**WHAT IS BEING ASKED:** Edit the instructions on installing the JSON Perl module below, copying the part that opens with the words containing "2. Run cpan install" and closes with "JSON formatted file.", and change ".bashrc" to ".zshrc".

Running catalog tidycat perl modules

The JSON Perl Module is required to run the set of Perl scripts (src/include/catalog).  The versioned JSON formatted catalog files are stored in tools/bin/gppylib/data/<version>.json.  In order to install the JSON module, the developer will need to make the module available from CPAN.  The following was validated on a Macbook Pro OS X 10.11.6 using the information from the Perl on Mac OSX section (http://www.cpan.org/modules/INSTALL.html).  Below you will see the session which performs the following steps:

  1. Validate JSON module is not in the environment.  Receive appropriate error message.
  2. Run cpan install JSON command to install the JSON Perl module.  In the example below, the module is installed locally (local::lib) and not in the system's Perl installation.
  3. Execute the environment variable updates added to the .bashrc file by the installation process.
  4. Validate the tidycat.pl command can now be run without receiving error.

Note:

  • JSON Module version 2.27 and the latest 2.90 have been used to validate they generate the proper catalog JSON formatted file.

Saved entries:
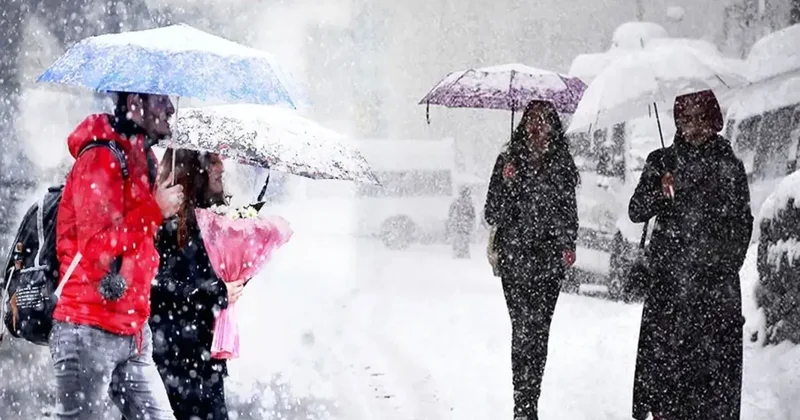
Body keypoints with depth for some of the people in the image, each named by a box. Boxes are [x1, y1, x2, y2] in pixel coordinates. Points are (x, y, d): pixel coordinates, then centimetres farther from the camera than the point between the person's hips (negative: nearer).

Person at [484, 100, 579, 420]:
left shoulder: (562, 164, 9)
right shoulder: (509, 161, 3)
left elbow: (569, 210, 16)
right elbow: (492, 214, 2)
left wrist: (568, 246, 8)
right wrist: (507, 183, -12)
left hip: (550, 259, 2)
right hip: (515, 258, -2)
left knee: (539, 329, 2)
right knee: (525, 326, -11)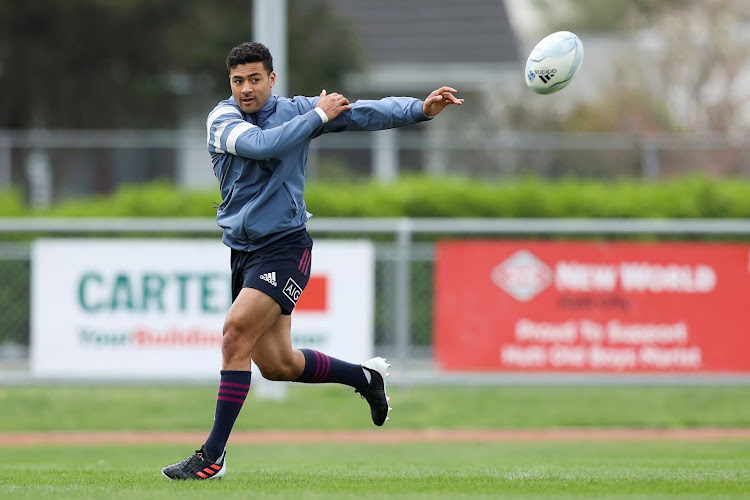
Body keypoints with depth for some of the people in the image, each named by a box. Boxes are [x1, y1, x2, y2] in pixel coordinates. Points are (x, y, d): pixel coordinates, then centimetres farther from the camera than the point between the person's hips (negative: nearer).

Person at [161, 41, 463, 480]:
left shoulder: (296, 110, -2)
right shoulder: (222, 118, -2)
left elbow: (366, 113, -6)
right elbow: (261, 144, -22)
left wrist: (422, 109, -20)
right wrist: (318, 116, -19)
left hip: (285, 249, -4)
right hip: (244, 252, 4)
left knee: (236, 332, -21)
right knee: (277, 365, 8)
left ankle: (212, 456, -17)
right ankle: (366, 376, 34)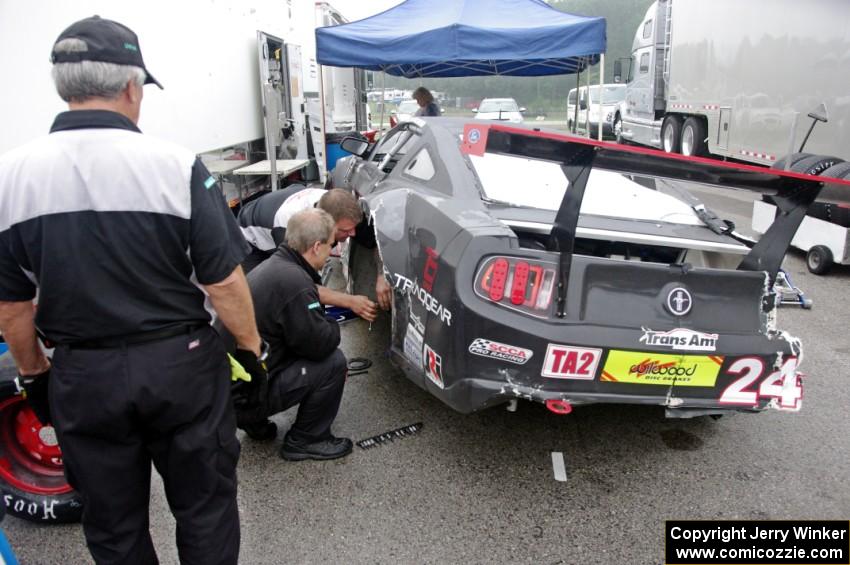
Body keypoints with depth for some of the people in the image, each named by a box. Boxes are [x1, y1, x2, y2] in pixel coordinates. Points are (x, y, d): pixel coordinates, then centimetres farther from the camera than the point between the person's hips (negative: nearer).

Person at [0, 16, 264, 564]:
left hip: (82, 376, 3)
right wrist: (252, 346, 1)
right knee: (204, 504, 18)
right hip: (180, 364, -2)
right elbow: (223, 282, -14)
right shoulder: (175, 164, -16)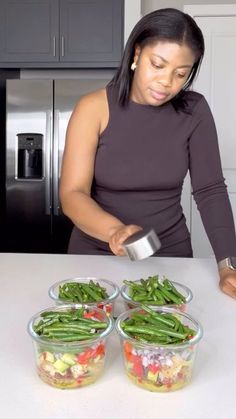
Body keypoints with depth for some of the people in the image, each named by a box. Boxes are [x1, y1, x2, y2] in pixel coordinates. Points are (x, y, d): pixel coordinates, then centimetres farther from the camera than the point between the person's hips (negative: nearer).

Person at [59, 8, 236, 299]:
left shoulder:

**RESPONSE:**
2. Run cpan install JSON command to install the JSON Perl module.  In the example below, the module is installed locally (local::lib) and not in the system's Perl installation.
  3. Execute the environment variable updates added to the .zshrc file by the installation process.
  4. Validate the tidycat.pl command can now be run without receiving error.

Note:

  • JSON Module version 2.27 and the latest 2.90 have been used to validate they generate the proper catalog JSON formatted file.